Chère Ebru,
Je t’écris cette lettre que tu ne liras sans doute qu’après une libération pour laquelle tes amiEs et soutiens travaillent, contre vents et marées.
Un tribunal d’injustice en Turquie t’a condamnée à cinq ans d’emprisonnement pour ta jeunesse et ton désir d’un monde meilleur.
Tu es Kurde, et ce mot est synonyme de "terrorisme" dans la bouche de tes juges et de leurs donneurs d’ordres. Tu es une femme qui ose combattre, et le patriarcat de l’injustice qui te condamne ne peut l’admettre. Tu as voulu donner l’exemple qu’il était possible de résister à l’obscurantisme, et d’apporter, au risque de ta vie, une pierre à l’édifice commun au Rojava, contre Daech et les fascismes militaires, nationalistes et religieux au Moyen Orient.

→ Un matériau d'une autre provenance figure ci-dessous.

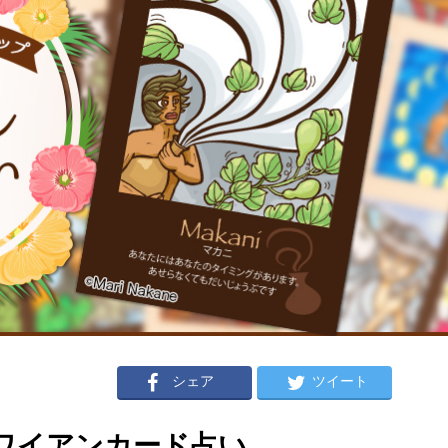
シェア
ツイート
のハワイアンカード占い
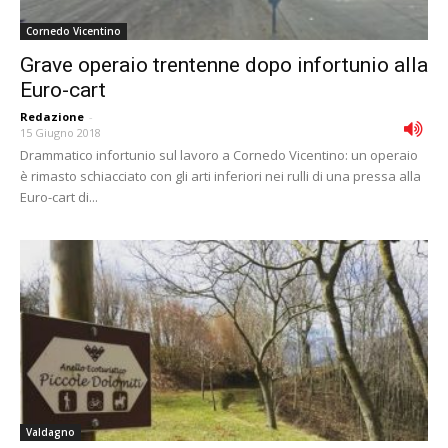
Cornedo Vicentino
Grave operaio trentenne dopo infortunio alla
Euro-cart
Redazione
-
15 Giugno 2018
Drammatico infortunio sul lavoro a Cornedo Vicentino: un operaio
è rimasto schiacciato con gli arti inferiori nei rulli di una pressa alla
Euro-cart di...
Valdagno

Tu as, à 25 ans, tout simplement emboîté le pas d’autres avant toi, qui ont voulu faire de leur jeunesse en leur temps une force de transformation politique et sociale pour le monde. Tu as ainsi rejoint des combattantEs anti-colonialistes, anti-sexistes, anti-impérialistes, parce qu’aussi le fait d’être discriminée parce que née kurde t’était insupportable.
Voilà, ta révolte est noble, et bien davantage que des discours ou des postures. Elle t’a conduite en prison pour 5 ans, dans un pays où les geôles se remplissent aujourd’hui d’opposantEs.

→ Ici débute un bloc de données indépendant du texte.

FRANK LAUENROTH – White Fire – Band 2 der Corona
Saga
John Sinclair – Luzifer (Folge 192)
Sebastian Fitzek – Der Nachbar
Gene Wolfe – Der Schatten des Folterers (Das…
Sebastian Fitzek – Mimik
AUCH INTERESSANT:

Comme pour celles et ceux là, il n’y a aucune légitimité à reconnaître les preneurs d’otage...Foin des arguties juridiques ! Car tu es toi aussi devenue une otage du régime d’Erdogan. Tu dois être libérée.
Et comme pour toutes celles et ceux là, chacunE s’honorerait de faire du bruit et davantage.
Je ne dispose pour t’apporter un soutien que de mon grand âge, de mon clavier et d’une voix qui porte parfois. Je ne pense pas être le seul dans ce cas là, et j’invite largement mes semblables à se mobiliser pour que 5 années d’une vie ne soient pas volées par un pouvoir fascisant, à minima.
D’aucunEs ont lu il y a peu les textes d’une auteure qui écrivait pour résumer que "la prison était la même au dehors et au dedans, tant que toutes et tous n’étaient pas libres".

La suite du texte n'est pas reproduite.